Nevertheless, the Government of Singapore initiated another media reform in 1975 that affected Star News.

===Dismantle===
Following the enactment of the Newspaper and Printing Presses Act in 1974, the Singapore edition of Sin Chew Jit Poh came under the ownership of a newly incorporated company, Sin Chew Jit Poh (Singapore) Limited. From 1975 until its initial public offering in 1977, the majority ownership—through both ordinary and management shares—was held by the Aw family (including the widow of Aw Cheng Chye and her son, Aw Toke Soon (胡督信), as well as Aw It Haw (胡一虎), the fourth son of the late Aw Boon Haw), senior editors of Sin Chew Jit Poh (such as Frank Wong, Goh Seah Hiong and Lu Kuang Chi (卢光池)) and Singapore’s sovereign wealth fund, Temasek.

Management shares functioned as a form of golden share, granting holders decisive voting power on resolutions related to the appointment or dismissal of directors or staff, while otherwise carrying the same voting rights as ordinary shares. This structure rendered ordinary shares inferior in certain circumstances. Without a majority stake in management shares, ordinary shares, or board representation, the Aw family effectively lost its ability to use the newspaper as a tool for public influence.

By August 1978, only one member of the Aw family, Aw It Haw, remained on the board of directors.
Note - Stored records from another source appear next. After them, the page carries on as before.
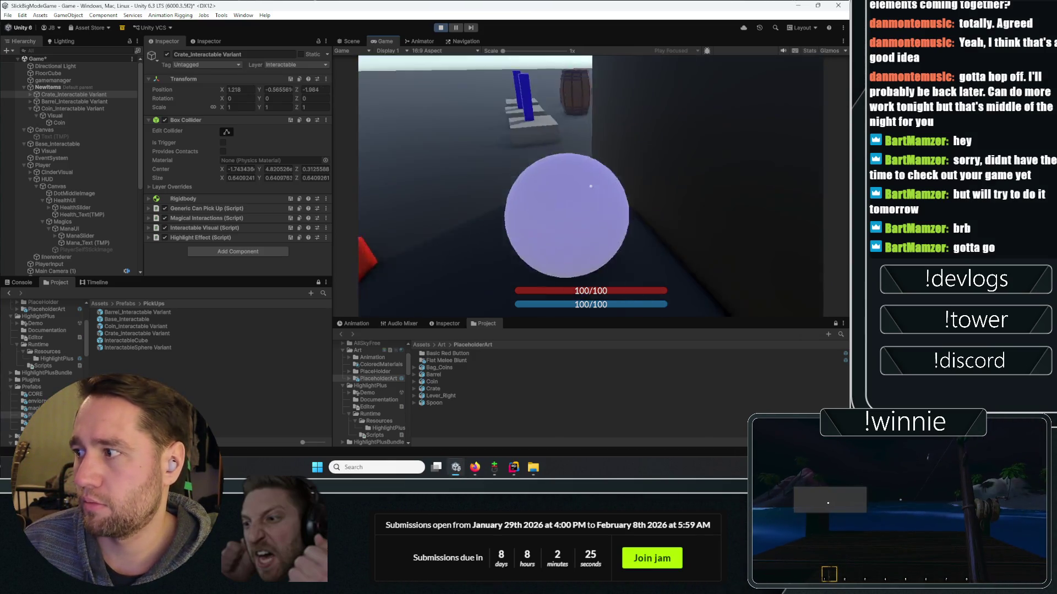
key("w")
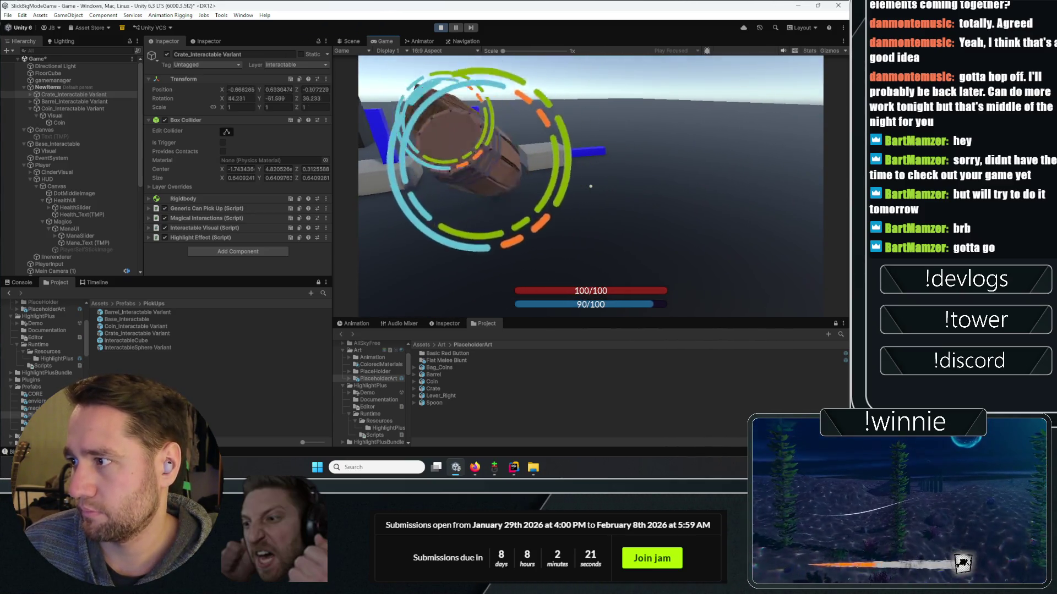
key("w")
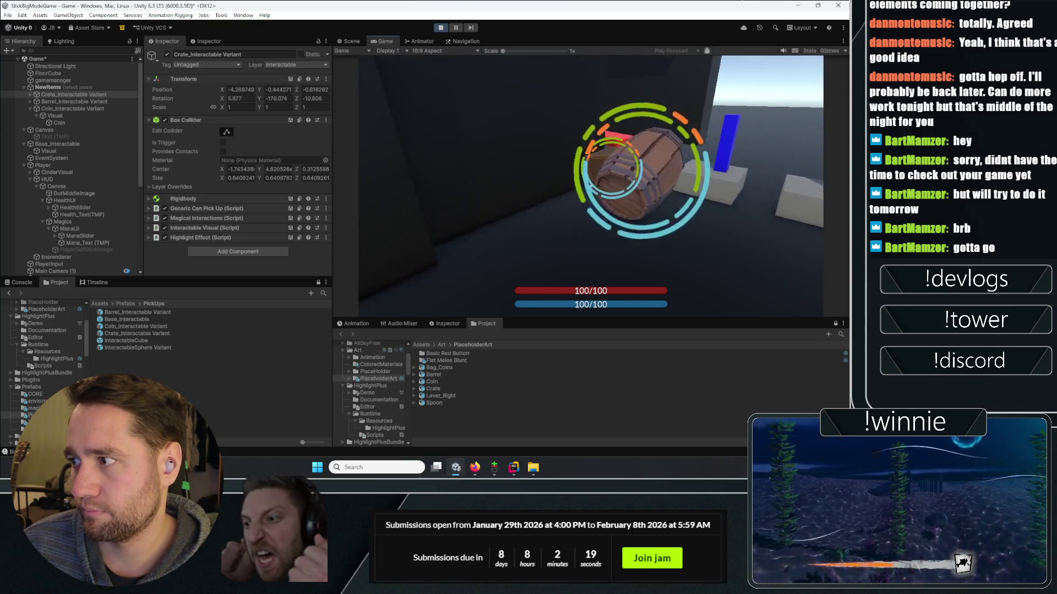
key("w")
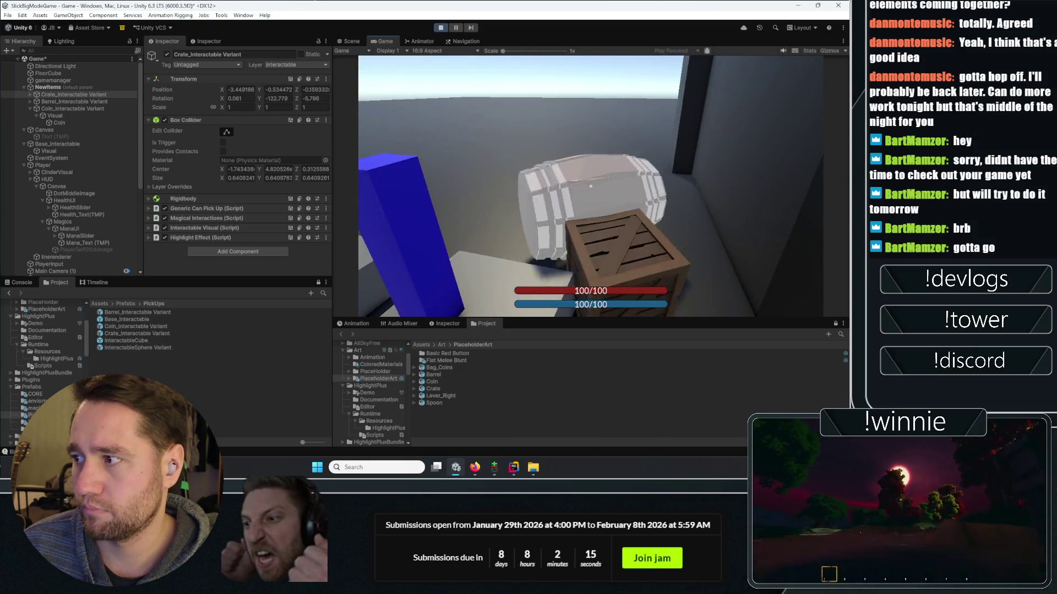
left_click(590, 187)
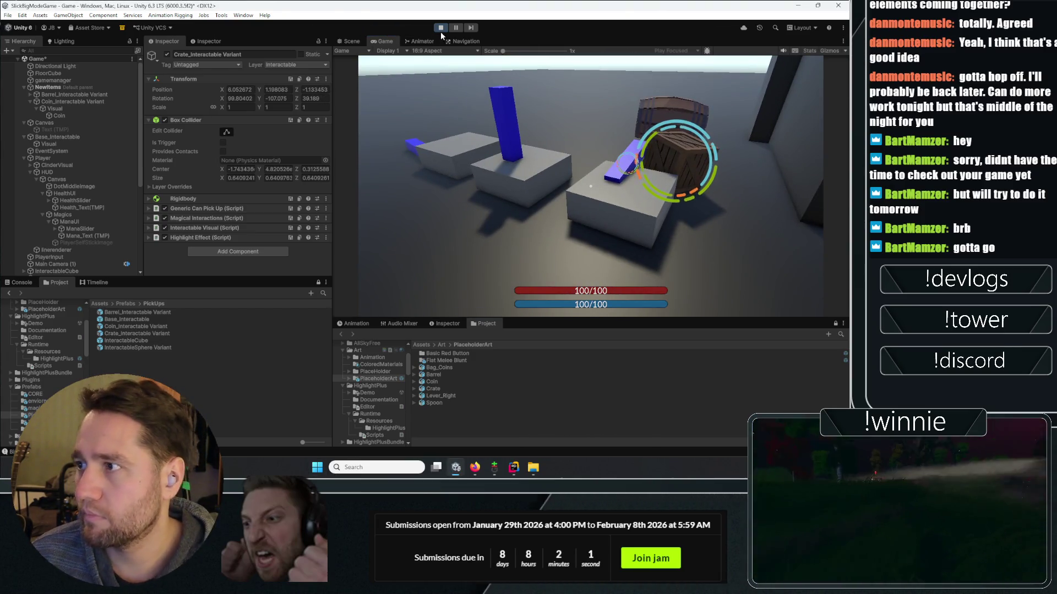
left_click(440, 30)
In October 1978, the management shares held by the widow of Aw Cheng Chye and her son, Aw Toke Soon, as well as those held by Goh Seah Hiong, Lu Kuang Chi (both of whom resigned as directors in August), and Lim Pang Kwang, were converted into ordinary shares. The issuance of new management shares in June 1979 further diluted Aw It Haw’s voting rights in terms of management shareholding.

In 1983, the Singapore edition of Sin Chew Jit Poh was merged with its competitor, the Singapore edition of Nanyang Siang Pau to form Lianhe Zaobao and Lianhe Wanbao. The merger was announced by the Singapore government and the respective companies in April 1982. That same year, their parent companies were merged to form Singapore News and Publications Limited. In 1984, Singapore News and Publications Limited merged again with the publisher of The Straits Times, creating the media monopoly Singapore Press Holdings, later rebranded as SPH Media.

Nevertheless, the Malaysian editions were also sold in 1982 to Malaysian businessman Lim Kheng Kim (林庆金). The publisher of these editions, formerly known as Sin Poh (Star News) Amalgamated (Malaysia) Sendirian Berhad, later became part of Media Chinese International Limited (MCIL) in 2008.